So now we are to the present and what do we have?…a mess! Furthermore, the equity bulls are trying to rally stocks even though we are only one month into a recession! Also, financial stocks remain well above 25% of the market…at the peak must have been about 32%. As Merrill’s David Rosenberg said: “The stock market peaks 3-6 months before a recession and rallies six months after it begins – not one month.” Why are we so obsessed with calling a bottom in the wake of the biggest financial disaster of our time and ever from the perspective of magnitude. By the way, Goldman Sachs after being +7.9% (8.6% w/divs) in 2007 is now off 25% since the 10/31 peak (Halloween) and -10.5% since Feb.1! Even Schwab which was up 30% in 2997 and has NO exposure to risk is -20% from the 12/31 high That is what window dressing will do to your performance!
So those are the reasons TB is bearish on stocks, especially most financial stocks and even the good ones as we saw from Schwab are vulnerable…there is no safe harbor…except cash in a sound money market fund. Now some other tidbits:
*BofA’s Ken Lewis is disgusting! First, he appointed a retail banker to head up Investment Banking with a mandate to grow the business…then he fired him over the subprime debacle…certainly it wasn’t Ken’s fault, right? Then he made a bad bet on Countrywide by not waiting and pumped $2B into preferred only to have to put up another $2B when the situation worsened…of course they had their people go in and examine every loan…uh huh. But now this egomaniac has hit rock bottom: he has fired just about everyone associated with the subprime area including the sales force who did nothing wrong. He reportedly called them in, told them they were fired with two weeks severance only…no other form of compensation even for those with commitment letters…what a guy. Well, you know what? They are banding together in a class action and going to sue and he is going to wind up with egg all over his face!
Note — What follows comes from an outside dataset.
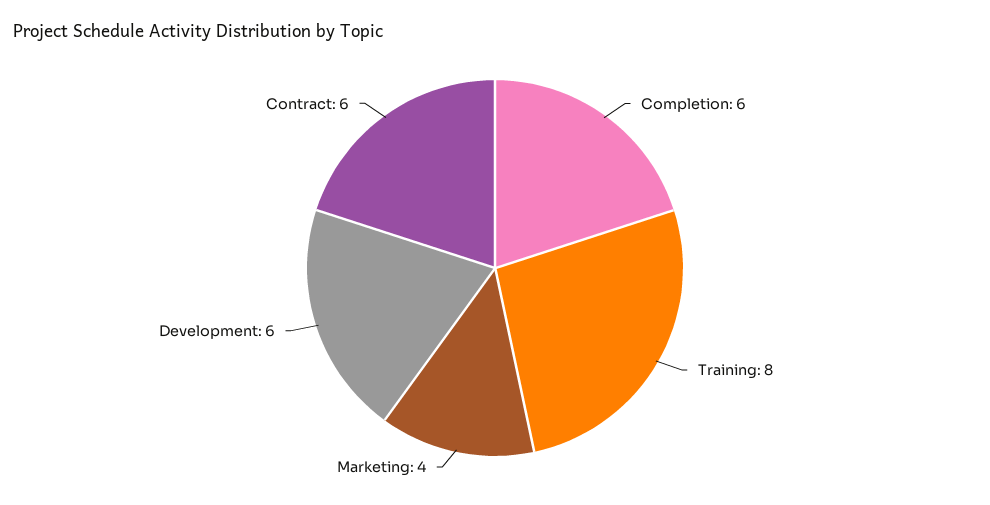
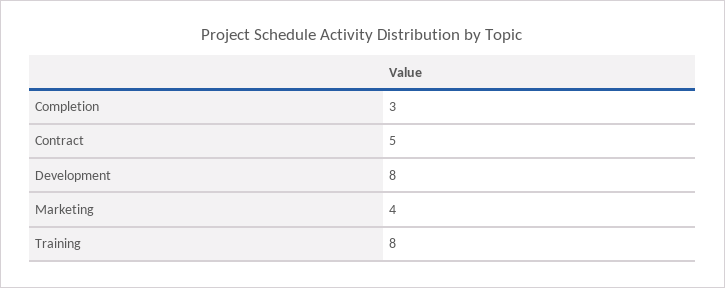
Completion: 6 -> 3
Development: 6 -> 8
Contract: 6 -> 5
*The junking of the investment grade financials market. PIMCO’s Bill Gross says that new issues of financial stocks like Citi are attractive (that means he already bought them and the operative word here is ‘new’). That is not to be confused with the crap that has been peddled to the retail buyers such as trust preferred which is a misnomer. They are not true preferreds and they are vulnerable. TB wants to reiterate his earlier stand on FNMA/FHLMC preferred: although the mortgage backed and senior debt of these two mega GSE’s can be considered too big to fail that is strictly a moral obligation with no legal standing. Raising the conforming mortgage level to a maximum of $729k will only worsen their problems and need for capital. Common stock, preferred (in whatever form they want to call it) and subordinated debt does not get any protection. TB asked this on a conference call with FTN’s Chris Lowe who confirmed TB’s opinion. Question: how can the government guarantee the preferred when last year they issued a lot of it for…stock buybacks? Wouldn’t that then be a bailout? Also, there is precedent from the 1984 collapse of Continental Illinois (due to ties with Penn Square so see how even a small bank can bring down a big one)…at the time of the collapse it was the 14th largest bank and had been 7th in 1982…at the end it was upstreaming 50% of its income to the holding company. The Fed bailed out the bondholders of the bank and of course the investors but no other investors.
*An article by TB’s friend and Bloomberg reporter Mark Gilbert attributes the emergency rate cut by the Fed to Societe Generale. SocGen says they became aware of the problem on Jan. 18, confronted Kerviel the next day and figured out the scale of the problem on Jan. 20, the day they informed the Bank of France…who didn’t bother to inform the ECB. The next day (MLK Day in the US), CDS protection on SocGen which had hitherto traded within 1 basis point of rival BNP Paribas, widened to 21 basis points…a huge move and quite profitable if you are on the right side of the trade (the widest it had traded was in August at +4 basis points).
Now get this: six days before any announcement to shareholders, SocGen board member Robert Day and his foundation sold 45M euros of the stocks…amazing how prescient he was as this was on Jan. 18…the day they became aware of a problem! At least we have an SEC to protect us from this…don’t we? TB isn’t really that sure. TB’s only argument with Gilbert’s conclusion is that TB feels the Fed easing was not do to this…in fact if it did we are in serious trouble…the Fed trying to assist a French bank when the ECB didn’t even know of a problem? No, the more likely reason was that they knew how bad the employment data would be since while they may not have had the data, they did know the size of the benchmark revisions and revisions to the two prior months…you decide.
*Monoline insurers should be avoided. The announcement of Buffett’s Berkshire Hathaway and MBIA is a case in point…Buffett is merely buying a portfolio of the $800 million muni insurance…in other words the only profitable and clean part of their business…didn’t TB say this would happen? Yep. But the derivative insurance problem remains and that is a problem for Citi, BofA, and JPMorganChase among others. Why people keep buying into these stories defies logic…hasn’t anyone ever heard of dilution? Non-performing assets? Apparently not…also rather than outright buying it is more likely shortcovering.
The MSFT/YHOO saga continues…can the four horsemen continue their fading rally from the depths?
That should be enough to keep you pondering for awhile …hope you find it useful.
A good day to all! TB
Trader Bill thinks it is clear to anyone reading these missives that they are merely commentaries…as he sees it…and in no way reflect the views of anyone other than himself. Information is gathered from sources he has found reliable, but no guarantees of accuracy are implied. No fee…nothing to sell…merely observations of events in the marketplace offering a non-mainstream viewpoint…sometimes…usually? Hope you find it useful.